Passei sem maiores apitos e fui direto ao café do teatro em busca de alguma coisa que combinasse com minha difícil realidade de procurar por alimentos digestíveis e reconhecíveis. Opa, sanduíche natural, li no cardápio, ensaiei um sorriso e já ia pedir quando lembrei do último brigadeiro que cruzou meu caminho. Vocês já repararam que as comidas estão ficando fashion? Pois é, um dia desses vi um brigadeiro vermelho com pó de ouro, não comi com medo de ver o ouro descarga abaixo.
Com medo de mais surpresas já que eu estava prestes a aprender a viver, perguntei o que tinha no sanduíche natural, assim quem sabe eu poderia tirar algum pó de ouro inesperado. – Ah não, o sanduíche já vem pronto, embalado, ta aqui ó, pode ler aí os ingredientes, disse Naná ,vi seu nome no crachá.
Peguei a caixa de plástico transparente com o que parecia ser um daqueles sanduíches de borracha que colocam nos bares dos aeroportos para ajudar os gringos a entender o que é salame, peru, ou alface. Dei uma rápida olhada ao redor e voltei os olhos para a embalagem: era algo como, pão de forma branco, gordura vegetal ionizada, salame, mayonese,etc..
Não agüentei, devolvi o sanduíche e fui correndo para o banheiro, peguei o celular e entrei na internet, dicionário!
do Lat. Natural eadj. 2 gén., relativo ou pertencente à Natureza;produzido pela Natureza ou conforme as leis da Natureza;não provocado pelo homem, espontâneo;ingénito;peculiar;inato.

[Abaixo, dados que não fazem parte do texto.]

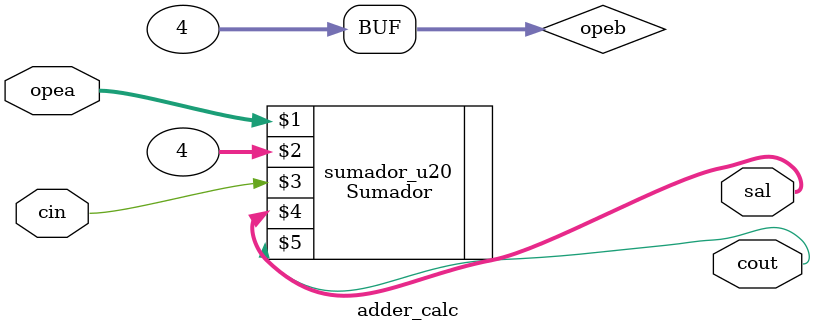
<source format=v>
module adder_calc #(
	parameter		N = 32	//ancho de operadores
  )(
 	input		[N-1:0]	opea,		//operador a
	input					cin,		//acarreo de entrada
	output	[N-1:0]	sal,		//resultado
	output				cout		//acarreo de salida
 
);

wire			[N-1:0]	opeb;
assign opeb=32'h4;


 Sumador sumador_u20 (
 
 	opea,		//operador a
	opeb,		//operador b
	cin,		//acarreo de entrada
	sal,		//resultado
	cout		//acarreo de salida
 
 );
 
 endmodule
</source>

Voltei ao balcão e vi quando a Naná veio sorrindo enquanto pensava Ah essa gente estranha que aparece aqui, não sabe nem o que é sanduíche natural, coitada, será que vai me perguntar também o que é pão de queijo…-Posso te ajudar?
Pedi um pão de queijo, mas minha vontade era dizer a ela que aquilo não era sanduíche natural, que Naná não era nome e sim apelido, que sensor anti-roubo com porta ao lado não era sensor, que x-burguer sem queijo” não era cheeseburger, que pai que joga a filha da janela não é pai, que representantes do povo que roubam não são representantes de povo nenhum, e que o mundo estava do lado do avesso e eu não estava conseguindo entender.

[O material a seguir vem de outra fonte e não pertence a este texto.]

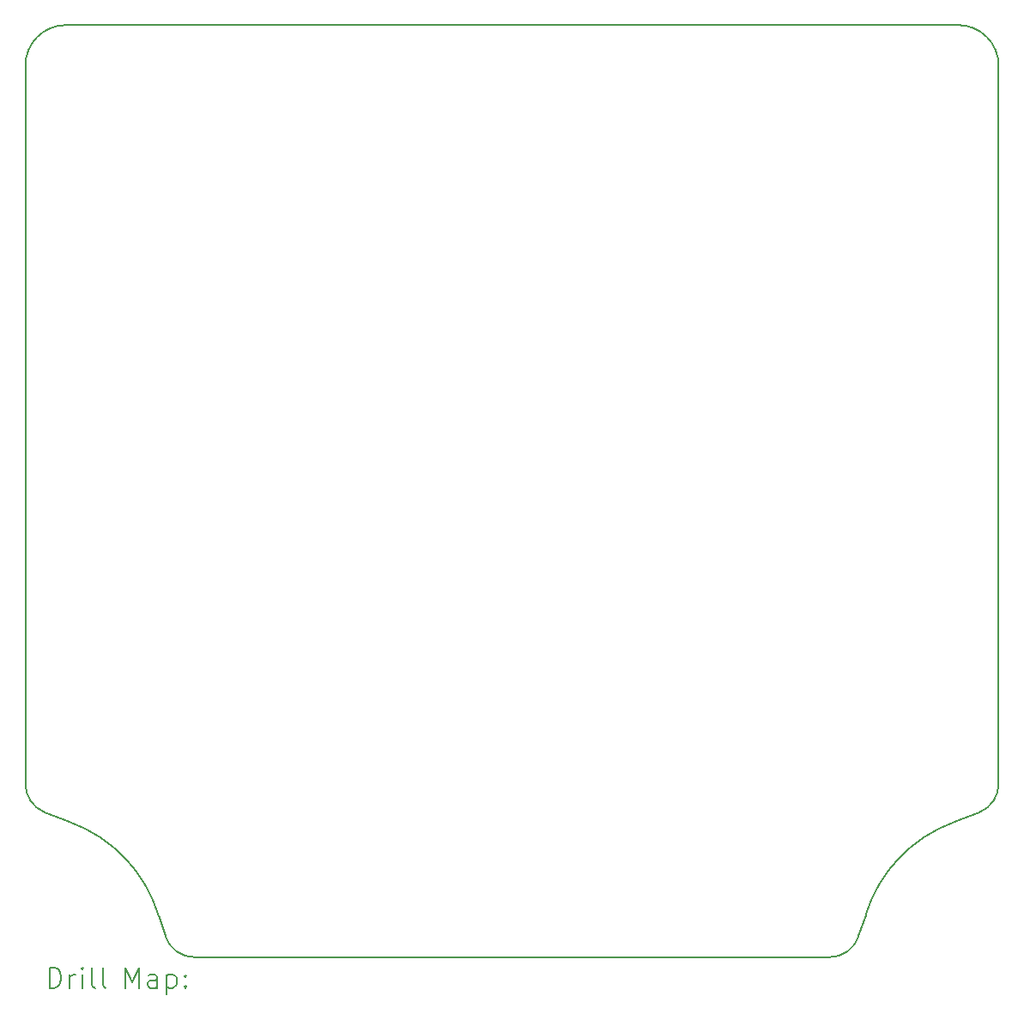
<source format=gbr>
%TF.GenerationSoftware,KiCad,Pcbnew,(6.99.0-3810-gd26b59a0bf)*%
%TF.CreationDate,2022-11-09T12:37:44+00:00*%
%TF.ProjectId,roller-shutter-controller,726f6c6c-6572-42d7-9368-75747465722d,-*%
%TF.SameCoordinates,Original*%
%TF.FileFunction,Drillmap*%
%TF.FilePolarity,Positive*%
%FSLAX45Y45*%
G04 Gerber Fmt 4.5, Leading zero omitted, Abs format (unit mm)*
G04 Created by KiCad (PCBNEW (6.99.0-3810-gd26b59a0bf)) date 2022-11-09 12:37:44*
%MOMM*%
%LPD*%
G01*
G04 APERTURE LIST*
%ADD10C,0.200000*%
G04 APERTURE END LIST*
D10*
X19890792Y-5905188D02*
G75*
G03*
X19490788Y-5505188I-400002J-2D01*
G01*
X10728718Y-13371518D02*
X10481818Y-13275258D01*
X18224578Y-14705187D02*
G75*
G03*
X18509391Y-14499431I2J299998D01*
G01*
X19452874Y-13371515D02*
G75*
G03*
X18579133Y-14288664I481706J-1333675D01*
G01*
X11672209Y-14499430D02*
G75*
G03*
X11957018Y-14705188I284811J94240D01*
G01*
X18579138Y-14288668D02*
X18509398Y-14499428D01*
X19452868Y-13371518D02*
X19699768Y-13275258D01*
X11957018Y-14705188D02*
X18224578Y-14705188D01*
X10690818Y-5505188D02*
G75*
G03*
X10290818Y-5905188I2J-400002D01*
G01*
X19699764Y-13275256D02*
G75*
G03*
X19890788Y-12995748I-108974J279506D01*
G01*
X11602418Y-14288668D02*
X11672218Y-14499428D01*
X10290818Y-12995748D02*
G75*
G03*
X10481818Y-13275258I299990J-19D01*
G01*
X11602418Y-14288668D02*
G75*
G03*
X10728722Y-13371514I-1355420J-416470D01*
G01*
X10690818Y-5505188D02*
X19490788Y-5505188D01*
X19890788Y-5905188D02*
X19890788Y-12995748D01*
X10290818Y-5905188D02*
X10290818Y-12995748D01*
X10528437Y-15008664D02*
X10528437Y-14808664D01*
X10528437Y-14808664D02*
X10576056Y-14808664D01*
X10576056Y-14808664D02*
X10604628Y-14818188D01*
X10604628Y-14818188D02*
X10623675Y-14837235D01*
X10623675Y-14837235D02*
X10633199Y-14856283D01*
X10633199Y-14856283D02*
X10642723Y-14894378D01*
X10642723Y-14894378D02*
X10642723Y-14922950D01*
X10642723Y-14922950D02*
X10633199Y-14961045D01*
X10633199Y-14961045D02*
X10623675Y-14980092D01*
X10623675Y-14980092D02*
X10604628Y-14999140D01*
X10604628Y-14999140D02*
X10576056Y-15008664D01*
X10576056Y-15008664D02*
X10528437Y-15008664D01*
X10728437Y-15008664D02*
X10728437Y-14875331D01*
X10728437Y-14913426D02*
X10737961Y-14894378D01*
X10737961Y-14894378D02*
X10747485Y-14884854D01*
X10747485Y-14884854D02*
X10766532Y-14875331D01*
X10766532Y-14875331D02*
X10785580Y-14875331D01*
X10852247Y-15008664D02*
X10852247Y-14875331D01*
X10852247Y-14808664D02*
X10842723Y-14818188D01*
X10842723Y-14818188D02*
X10852247Y-14827712D01*
X10852247Y-14827712D02*
X10861771Y-14818188D01*
X10861771Y-14818188D02*
X10852247Y-14808664D01*
X10852247Y-14808664D02*
X10852247Y-14827712D01*
X10976056Y-15008664D02*
X10957009Y-14999140D01*
X10957009Y-14999140D02*
X10947485Y-14980092D01*
X10947485Y-14980092D02*
X10947485Y-14808664D01*
X11080818Y-15008664D02*
X11061771Y-14999140D01*
X11061771Y-14999140D02*
X11052247Y-14980092D01*
X11052247Y-14980092D02*
X11052247Y-14808664D01*
X11277009Y-15008664D02*
X11277009Y-14808664D01*
X11277009Y-14808664D02*
X11343675Y-14951521D01*
X11343675Y-14951521D02*
X11410342Y-14808664D01*
X11410342Y-14808664D02*
X11410342Y-15008664D01*
X11591294Y-15008664D02*
X11591294Y-14903902D01*
X11591294Y-14903902D02*
X11581770Y-14884854D01*
X11581770Y-14884854D02*
X11562723Y-14875331D01*
X11562723Y-14875331D02*
X11524628Y-14875331D01*
X11524628Y-14875331D02*
X11505580Y-14884854D01*
X11591294Y-14999140D02*
X11572247Y-15008664D01*
X11572247Y-15008664D02*
X11524628Y-15008664D01*
X11524628Y-15008664D02*
X11505580Y-14999140D01*
X11505580Y-14999140D02*
X11496056Y-14980092D01*
X11496056Y-14980092D02*
X11496056Y-14961045D01*
X11496056Y-14961045D02*
X11505580Y-14941997D01*
X11505580Y-14941997D02*
X11524628Y-14932473D01*
X11524628Y-14932473D02*
X11572247Y-14932473D01*
X11572247Y-14932473D02*
X11591294Y-14922950D01*
X11686532Y-14875331D02*
X11686532Y-15075331D01*
X11686532Y-14884854D02*
X11705580Y-14875331D01*
X11705580Y-14875331D02*
X11743675Y-14875331D01*
X11743675Y-14875331D02*
X11762723Y-14884854D01*
X11762723Y-14884854D02*
X11772247Y-14894378D01*
X11772247Y-14894378D02*
X11781770Y-14913426D01*
X11781770Y-14913426D02*
X11781770Y-14970569D01*
X11781770Y-14970569D02*
X11772247Y-14989616D01*
X11772247Y-14989616D02*
X11762723Y-14999140D01*
X11762723Y-14999140D02*
X11743675Y-15008664D01*
X11743675Y-15008664D02*
X11705580Y-15008664D01*
X11705580Y-15008664D02*
X11686532Y-14999140D01*
X11867485Y-14989616D02*
X11877009Y-14999140D01*
X11877009Y-14999140D02*
X11867485Y-15008664D01*
X11867485Y-15008664D02*
X11857961Y-14999140D01*
X11857961Y-14999140D02*
X11867485Y-14989616D01*
X11867485Y-14989616D02*
X11867485Y-15008664D01*
X11867485Y-14884854D02*
X11877009Y-14894378D01*
X11877009Y-14894378D02*
X11867485Y-14903902D01*
X11867485Y-14903902D02*
X11857961Y-14894378D01*
X11857961Y-14894378D02*
X11867485Y-14884854D01*
X11867485Y-14884854D02*
X11867485Y-14903902D01*
M02*

</source>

O sino do inicio da peça tocou e dois minutos depois já havia passado as quase duas horas de peça e de aula. Maud me ensinou muito do que eu não estava entendendo, por exemplo que em todas as portas passavam ladrões mas que os piores são aqueles que roubam o que não tem preço e o que não tem sensor, aprendi também que natural para um não é natural para outro mas que a natureza deveria ser a mesma para todos. Ensinar a viver não é tão difícil, duro mesmo é aprender a viver.